Question

I've been reading a lot those days about reinterpret_cast<> and how on should use it (and avoid it on most cases).

While I understand that using reinterpret_cast<> to cast from, say unsigned char* to char* is implementation defined (and thus non-portable) it seems to be no other way for efficiently convert one to the other.

Lets say I use a library that deals with unsigned char* to process some computations. Internaly, I already use char* to store my data (And I can't change it because it would kill puppies if I did).

I would have done something like:

char* mydata = getMyDataSomewhere();
size_t mydatalen = getMyDataLength();

// We use it here
// processData() takes a unsigned char*
void processData(reinterpret_cast<unsigned char*>(mydata), mydatalen);

// I could have done this:
void processData((unsigned char*)mydata, mydatalen);
// But it would have resulted in a similar call I guess ?

If I want my code to be highly portable, it seems I have no other choice than copying my data first. Something like:

char* mydata = getMyDataSomewhere();
size_t mydatalen = getMyDataLength();
unsigned char* mydata_copy = new unsigned char[mydatalen];
for (size_t i = 0; i < mydatalen; ++i)
  mydata_copy[i] = static_cast<unsigned char>(mydata[i]);

void processData(mydata_copy, mydatalen);

Of course, that is highly suboptimal and I'm not even sure that it is more portable than the first solution.

So the question is, what would you do in this situation to have a highly-portable code ?

Was it helpful?

Solution

Portable is an in-practice matter. As such, reinterpret_cast for the specific usage of converting between char* and unsigned char* is portable. But still I'd wrap this usage in a pair of functions instead of doing the reinterpret_cast directly each place.
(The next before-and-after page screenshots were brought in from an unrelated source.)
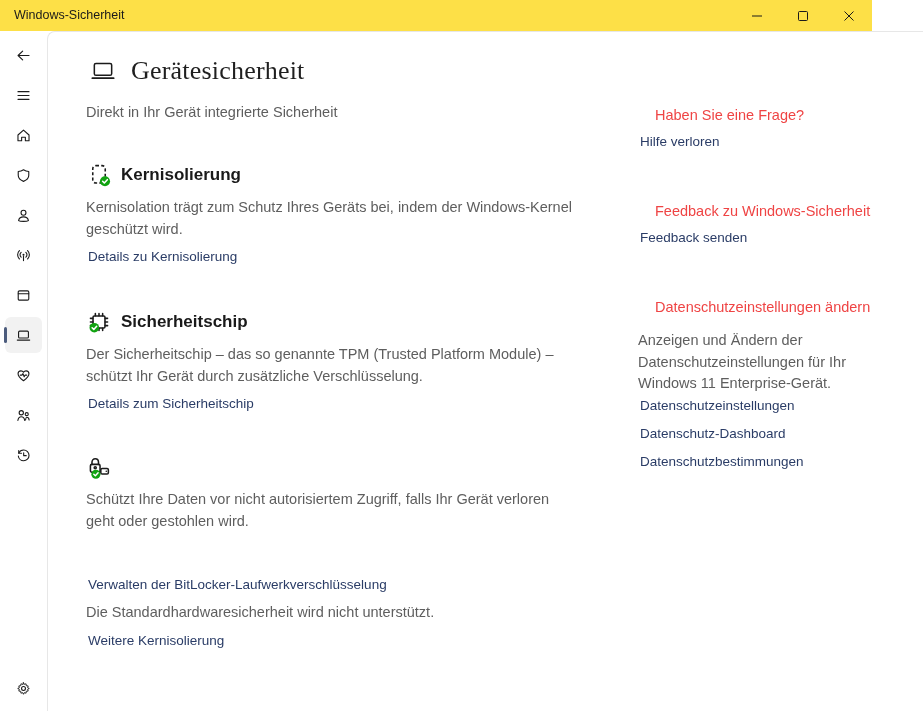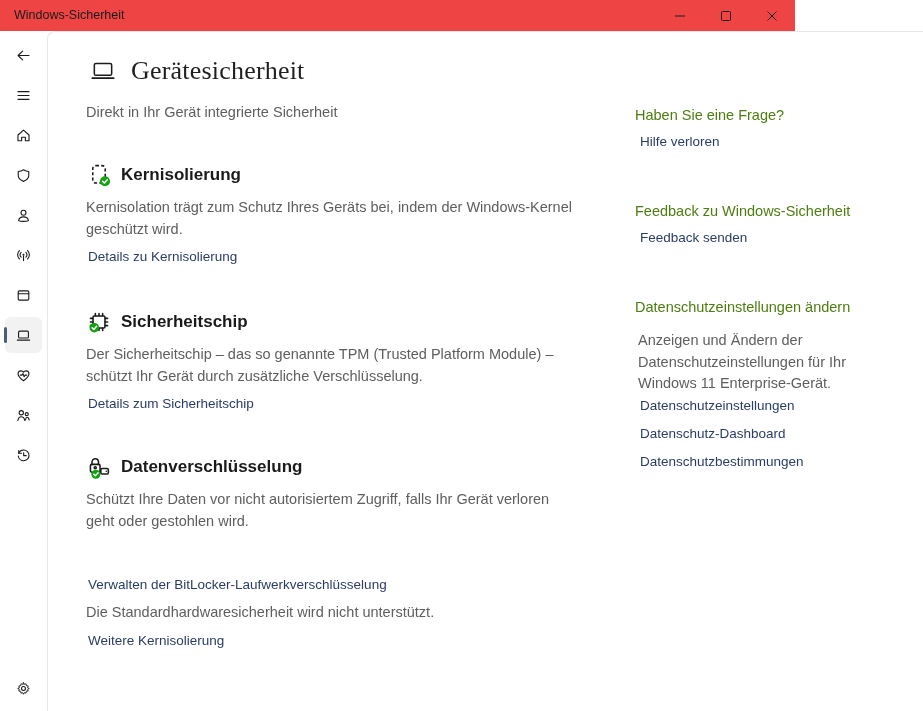--- a/index.html
+++ b/index.html
@@ -6,7 +6,7 @@
   html,body { width:923px; height:711px; background:#ffffff; overflow:hidden;
     font-family:"Liberation Sans","DejaVu Sans",sans-serif; color:#1b1b1b;
     -webkit-font-smoothing:antialiased; }
-  .titlebar { position:absolute; left:0; top:0; width:795px; height:31px; background:#ef4444; }
+  .titlebar { position:absolute; left:0; top:0; width:872px; height:31px; background:#fde047; }
   .titlebar-title { position:absolute; left:14px; top:0; line-height:31px; font-size:12.5px; color:#1a1a1a; }
   .win-controls { position:absolute; right:0; top:0; height:31px; display:flex; }
   .win-btn { width:46px; height:31px; border:none; background:transparent; display:flex; align-items:center; justify-content:center; cursor:pointer; }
Don't go overboard introducing inefficiencies when using a language where nearly all the warts (including the one about limited guarantees for reinterpret_cast) are in support of efficiency.
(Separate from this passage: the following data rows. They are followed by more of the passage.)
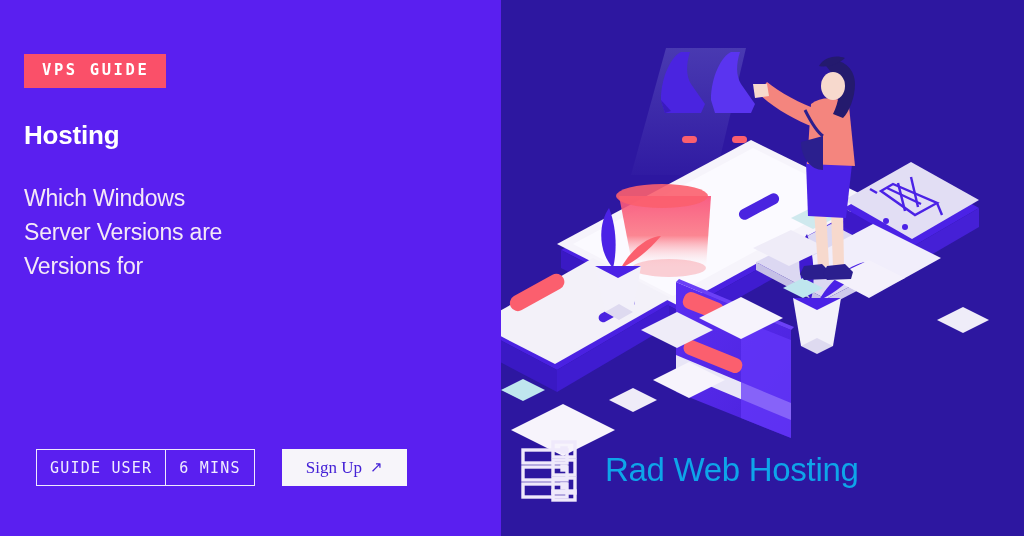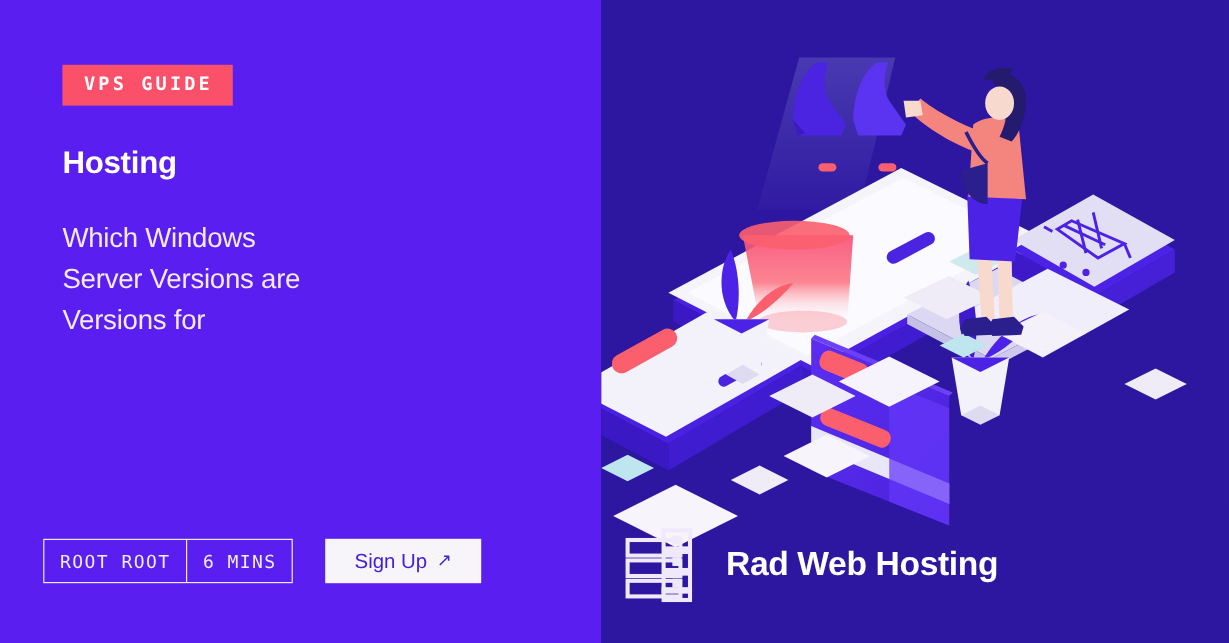--- a/index.html
+++ b/index.html
@@ -15,7 +15,7 @@
     position:relative;
     width:501px; height:536px;
     background:#5a1ff0;
-    padding:54px 0 0 52px;
+    padding:54px 0 0 24px;
   }
   .badge {
     display:inline-block;

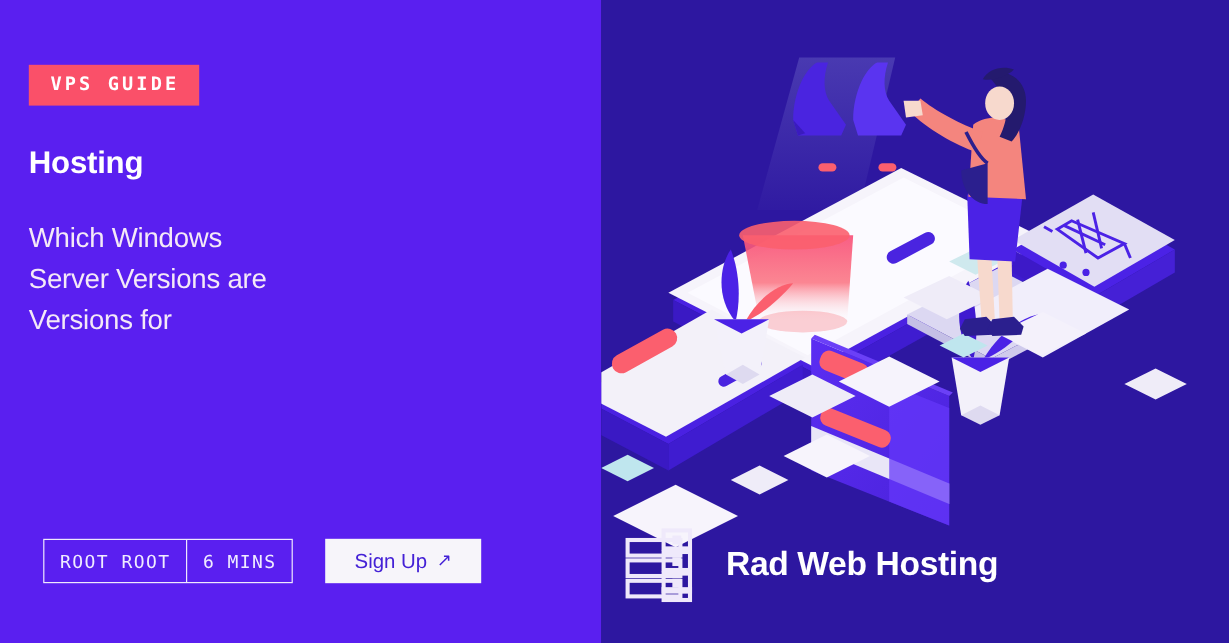--- a/index.html
+++ b/index.html
@@ -126,7 +126,7 @@
 
     <div class="footer-row">
       <div class="meta">
-        <div class="meta-cell">ROOT ROOT</div>
+        <div class="meta-cell">GUIDE USER</div>
         <div class="meta-cell">6 MINS</div>
       </div>
 

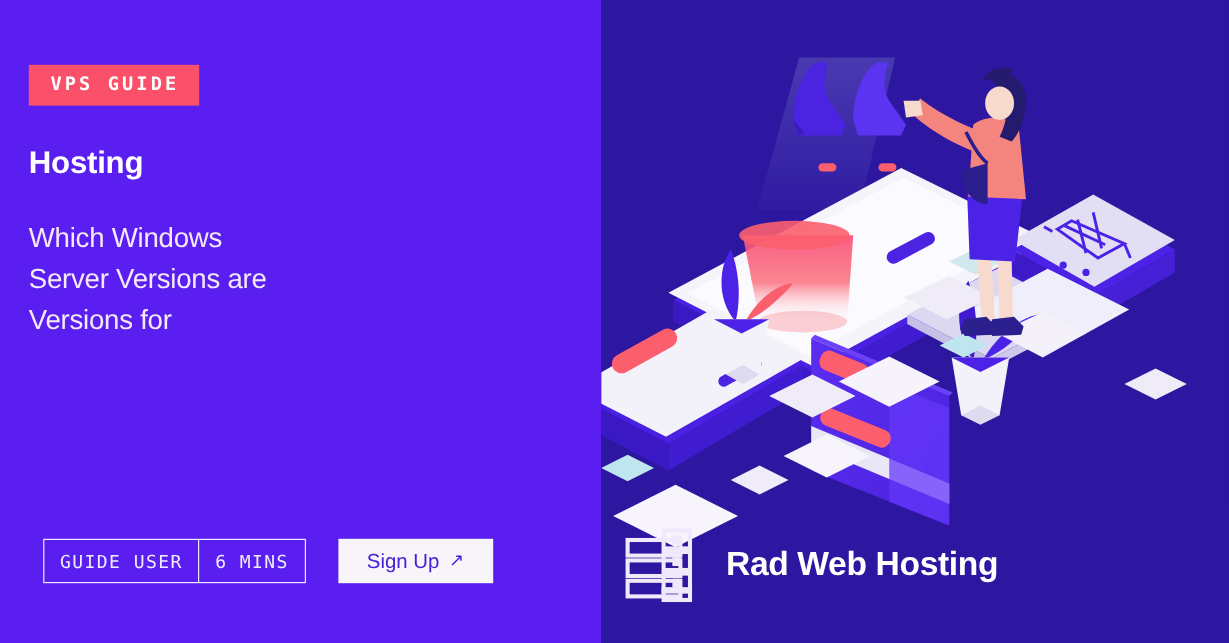--- a/index.html
+++ b/index.html
@@ -80,6 +80,7 @@
     text-decoration:none;
     cursor:pointer;
     border:none;
+    font-family:Liberation Serif, serif;
   }
   .signup .arrow { font-size:15px; line-height:1; }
That would be working against the spirit of the language, while adhering to the letter.

Cheers & hth.

OTHER TIPS

The difference between char and an unsigned char types is merely data semantics. This only affects how the compiler performs arithmetic on data elements of either type. The char type signals the compiler that the value of the high bit is to be interpreted as negative, so that the compiler should perform twos-complement arithmetic. Since this is the only difference between the two types, I cannot imagine a scenario where reinterpret_cast <unsigned char*> (mydata) would generate output any different than (unsigned char*) mydata. Moreover, there is no reason to copy the data if you are merely informing the compiler about a change in data sematics, i.e., switching from signed to unsigned arithmetic.

EDIT: While the above is true from a practical standpoint, I should note that the C++ standard states that char, unsigned char and sign char are three distinct data types. § 3.9.1.1:

Objects declared as characters (char) shall be large enough to store any member of the implementation’s basic character set. If a character from this set is stored in a character object, the integral value of that character object is equal to the value of the single character literal form of that character. It is implementation-defined whether a char object can hold negative values. Characters can be explicitly declared unsigned or signed. Plain char, signed char, and unsigned char are three distinct types, collectively called narrow character types. A char, a signed char, and an unsigned char occupy the same amount of storage and have the same alignment requirements (3.11); that is, they have the same object representation. For narrow character types, all bits of the object representation participate in the value representation. For unsigned narrow character types, all possible bit patterns of the value representation represent numbers. These requirements do not hold for other types. In any particular implementation, a plain char object can take on either the same values as a signed char or an unsigned char; which one is implementation-defined.

Go with the cast, it's OK in practice.

I just want to add that this:

for (size_t i = 0; i < mydatalen; ++i)
  mydata_copy[i] = static_cast<unsigned char>(mydata[i]);

while not being undefined behaviour, could change the contents of your string on machines without 2-complement arithmetic. The reverse would be undefined behaviour.

For C compatibility, the unsigned char* and char* types have extra limitations. The rationale is that functions like memcpy() have to work, and this limits the freedom that compilers have. (unsigned char*) &foo must still point to object foo. Therefore, don't worry in this specific case.